The wind howled through the 30 metre trees and I hoped they would not crash down on top of us. We stayed on the swings away from the trees. The rain chased us home. Graham, Jane and Ethan left for Edinburgh. We heard later that both the Tay Bridge and Forth Bridge were closed due to winds of 108 miles per hour.
That evening when Daniel and Kirsten were asleep I walked to the park, under blue skies and white clouds a big giant of a tree, lay on its side, branches spread out over the grass, roots in the air. I walked along a trail that was once a railway line, the silver birch trees shook violently as the wind continued its temper tantrum.
On Friday, the day after I arrived here from Canada, Clive and I walked around Edinburgh, under the tall arches of the trees in the Meadows.

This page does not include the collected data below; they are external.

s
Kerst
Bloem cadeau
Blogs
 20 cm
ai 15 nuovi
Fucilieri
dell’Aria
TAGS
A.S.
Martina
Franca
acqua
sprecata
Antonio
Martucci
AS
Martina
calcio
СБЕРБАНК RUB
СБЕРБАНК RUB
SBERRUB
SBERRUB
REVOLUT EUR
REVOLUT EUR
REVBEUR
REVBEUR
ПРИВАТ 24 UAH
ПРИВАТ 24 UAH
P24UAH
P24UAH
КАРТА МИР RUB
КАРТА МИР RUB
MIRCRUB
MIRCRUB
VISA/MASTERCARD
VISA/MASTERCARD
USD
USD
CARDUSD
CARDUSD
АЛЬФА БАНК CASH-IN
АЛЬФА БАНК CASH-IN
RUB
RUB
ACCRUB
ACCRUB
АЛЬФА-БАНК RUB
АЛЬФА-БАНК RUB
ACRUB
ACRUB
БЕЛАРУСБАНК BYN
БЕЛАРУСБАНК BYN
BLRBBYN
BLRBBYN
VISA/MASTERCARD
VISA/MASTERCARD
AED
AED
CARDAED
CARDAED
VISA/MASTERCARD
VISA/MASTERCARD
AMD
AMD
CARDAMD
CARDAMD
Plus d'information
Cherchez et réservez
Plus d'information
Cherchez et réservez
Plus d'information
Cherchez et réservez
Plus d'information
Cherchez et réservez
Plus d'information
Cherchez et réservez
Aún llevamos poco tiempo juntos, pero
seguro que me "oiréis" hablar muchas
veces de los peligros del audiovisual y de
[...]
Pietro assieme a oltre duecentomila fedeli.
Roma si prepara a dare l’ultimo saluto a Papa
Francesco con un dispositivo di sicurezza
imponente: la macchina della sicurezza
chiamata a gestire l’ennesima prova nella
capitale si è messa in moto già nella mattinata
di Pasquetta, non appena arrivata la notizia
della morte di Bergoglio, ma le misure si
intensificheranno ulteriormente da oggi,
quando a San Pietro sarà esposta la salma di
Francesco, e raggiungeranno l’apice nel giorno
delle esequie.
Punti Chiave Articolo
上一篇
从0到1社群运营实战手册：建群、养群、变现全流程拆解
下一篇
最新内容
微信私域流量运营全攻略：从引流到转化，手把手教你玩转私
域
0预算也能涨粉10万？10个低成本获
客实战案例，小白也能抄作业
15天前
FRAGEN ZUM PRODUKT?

Past the University Library where we had both studied four decades ago. We mingled with the tourist chatting in French, German, Italian and Croatian on the castle esplanade. Strode down the mound past the stone columns of the art gallery, through Princes Street gardens to the restaurant under the crypt. I wondered what tales the curved stone roof could tell, what skeletons had been stored here in years gone by now filled with people eating soup, coffee, and cake.
Many things have changed since I was a girl growing up in Edinburgh. Now the streets are spotless, the food international and the shoppers multicultural. Back then the God of my father was a wrathful old man sitting on a cloud and now my Goddess is within and I love her fiercely.